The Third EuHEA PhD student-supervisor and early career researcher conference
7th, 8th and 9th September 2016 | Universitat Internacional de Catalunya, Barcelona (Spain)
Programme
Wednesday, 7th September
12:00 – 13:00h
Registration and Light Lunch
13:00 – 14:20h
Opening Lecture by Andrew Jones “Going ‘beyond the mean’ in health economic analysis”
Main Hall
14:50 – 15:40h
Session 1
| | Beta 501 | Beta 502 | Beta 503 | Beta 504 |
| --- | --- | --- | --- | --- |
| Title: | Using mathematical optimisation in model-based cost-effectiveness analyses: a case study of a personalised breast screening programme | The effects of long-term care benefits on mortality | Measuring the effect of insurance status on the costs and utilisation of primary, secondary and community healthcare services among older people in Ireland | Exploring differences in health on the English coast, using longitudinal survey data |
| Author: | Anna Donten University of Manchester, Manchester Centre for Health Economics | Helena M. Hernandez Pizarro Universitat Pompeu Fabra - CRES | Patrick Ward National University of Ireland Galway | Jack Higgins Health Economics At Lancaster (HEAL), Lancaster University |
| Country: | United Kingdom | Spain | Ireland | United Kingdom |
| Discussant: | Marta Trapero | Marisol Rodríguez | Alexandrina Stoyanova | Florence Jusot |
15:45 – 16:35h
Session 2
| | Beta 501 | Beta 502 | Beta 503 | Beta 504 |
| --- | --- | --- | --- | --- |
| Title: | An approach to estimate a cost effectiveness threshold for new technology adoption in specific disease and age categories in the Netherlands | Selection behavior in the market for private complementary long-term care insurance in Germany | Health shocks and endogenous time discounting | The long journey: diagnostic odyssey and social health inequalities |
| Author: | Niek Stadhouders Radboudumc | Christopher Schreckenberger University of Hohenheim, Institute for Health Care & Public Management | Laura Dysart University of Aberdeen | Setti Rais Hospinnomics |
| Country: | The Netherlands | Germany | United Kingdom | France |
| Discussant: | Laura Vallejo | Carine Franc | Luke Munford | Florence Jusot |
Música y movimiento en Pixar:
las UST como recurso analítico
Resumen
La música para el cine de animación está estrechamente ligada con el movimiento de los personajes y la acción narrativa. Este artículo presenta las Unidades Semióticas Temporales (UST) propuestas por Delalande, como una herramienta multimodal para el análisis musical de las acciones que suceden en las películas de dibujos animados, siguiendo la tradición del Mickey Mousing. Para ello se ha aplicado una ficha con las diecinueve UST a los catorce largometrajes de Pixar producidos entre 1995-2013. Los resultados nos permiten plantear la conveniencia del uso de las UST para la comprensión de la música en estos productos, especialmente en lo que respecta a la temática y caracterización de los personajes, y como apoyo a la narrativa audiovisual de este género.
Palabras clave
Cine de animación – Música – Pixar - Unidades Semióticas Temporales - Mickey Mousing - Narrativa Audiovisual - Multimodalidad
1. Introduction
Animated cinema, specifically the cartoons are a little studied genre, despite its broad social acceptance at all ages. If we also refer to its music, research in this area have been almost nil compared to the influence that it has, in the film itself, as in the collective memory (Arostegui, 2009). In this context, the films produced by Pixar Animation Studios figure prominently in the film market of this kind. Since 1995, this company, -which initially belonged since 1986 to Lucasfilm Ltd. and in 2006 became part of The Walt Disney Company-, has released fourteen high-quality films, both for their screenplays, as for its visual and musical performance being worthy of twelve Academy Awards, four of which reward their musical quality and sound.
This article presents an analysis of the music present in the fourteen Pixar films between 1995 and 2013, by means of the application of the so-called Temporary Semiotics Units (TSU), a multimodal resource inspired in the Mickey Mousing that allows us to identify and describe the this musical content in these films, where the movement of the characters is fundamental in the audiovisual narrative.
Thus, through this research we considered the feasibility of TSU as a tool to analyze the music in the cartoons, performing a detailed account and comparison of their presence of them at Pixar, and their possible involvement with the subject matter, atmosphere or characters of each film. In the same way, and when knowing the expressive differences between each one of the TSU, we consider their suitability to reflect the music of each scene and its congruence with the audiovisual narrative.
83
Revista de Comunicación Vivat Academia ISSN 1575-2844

_Required work_. Among the records above, how many lines carry the string "Laura"? Reply with the number alone.

_Exercise response_. 2